Researchers found an ongoing global mobile banking fraud campaign capable of swindling millions from various US and EU banks within a matter of a few days.
What has happened?
A cybercriminal group has been using mobile emulator farms to get access to thousands of hacked accounts for using spoofed mobile devices.
- The scope of this attack was very vast, as more than 20 emulators were used to spoof over 16,000 compromised devices.
- An emulator can mimic characteristics of a different kind of mobile device without any need of purchasing them. In this attack, they were abused to spoof compromised mobile devices.
- The data sources, scripts, and customized applications created an automated process that speeds up their attack. It allowed them to rob millions of dollars within a matter of days.
Attackers automated the process of accessing accounts, initiating a transaction, obtaining and stealing a second factor (SMS), and using those codes to perform illicit transactions.
- The attackers used a tool to feed up device specifications from a database of earlier compromised devices.
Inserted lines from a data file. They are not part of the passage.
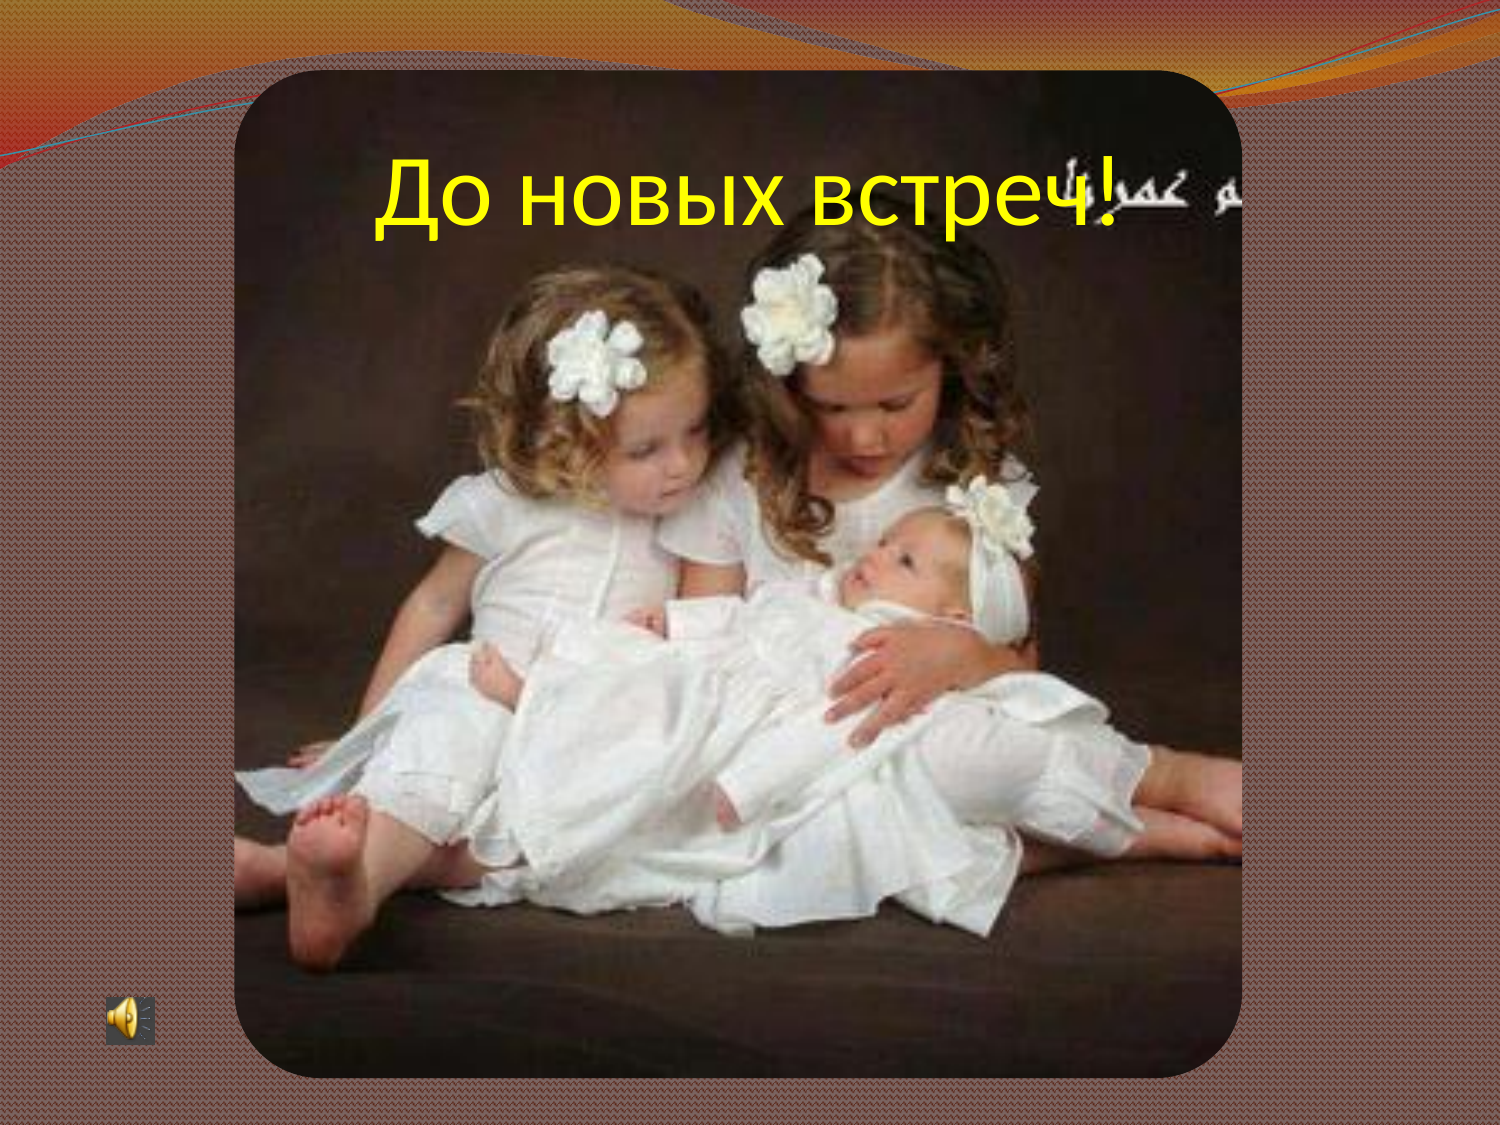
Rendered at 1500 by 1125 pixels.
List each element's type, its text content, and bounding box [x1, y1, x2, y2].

picture [234, 70, 1243, 1079]
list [105, 995, 156, 1047]
title До новых встреч! [74, 115, 227, 247]
title До новых встреч! [1249, 115, 1426, 247]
Then, they matched each spoofed device with the banking credentials of the account holders.
- The attackers were able to even spoof their compromised device's GPS location. They used a virtual private network (VPN) service to mask their malicious activity from the banks.
- After every attack, they shut down their operation, wiped trace, and then prepared for the next attack. In addition, they monitored activity on the compromised banking accounts in real-time.
It is challenging for organizations to mitigate fraud risk presented by sophisticated or organized crime groups. Thus, experts suggest avoiding jailbreaking, applying system/app updates, deleting apps no longer in use, using official app stores, checking bank statements, and reporting suspicious activity to banks.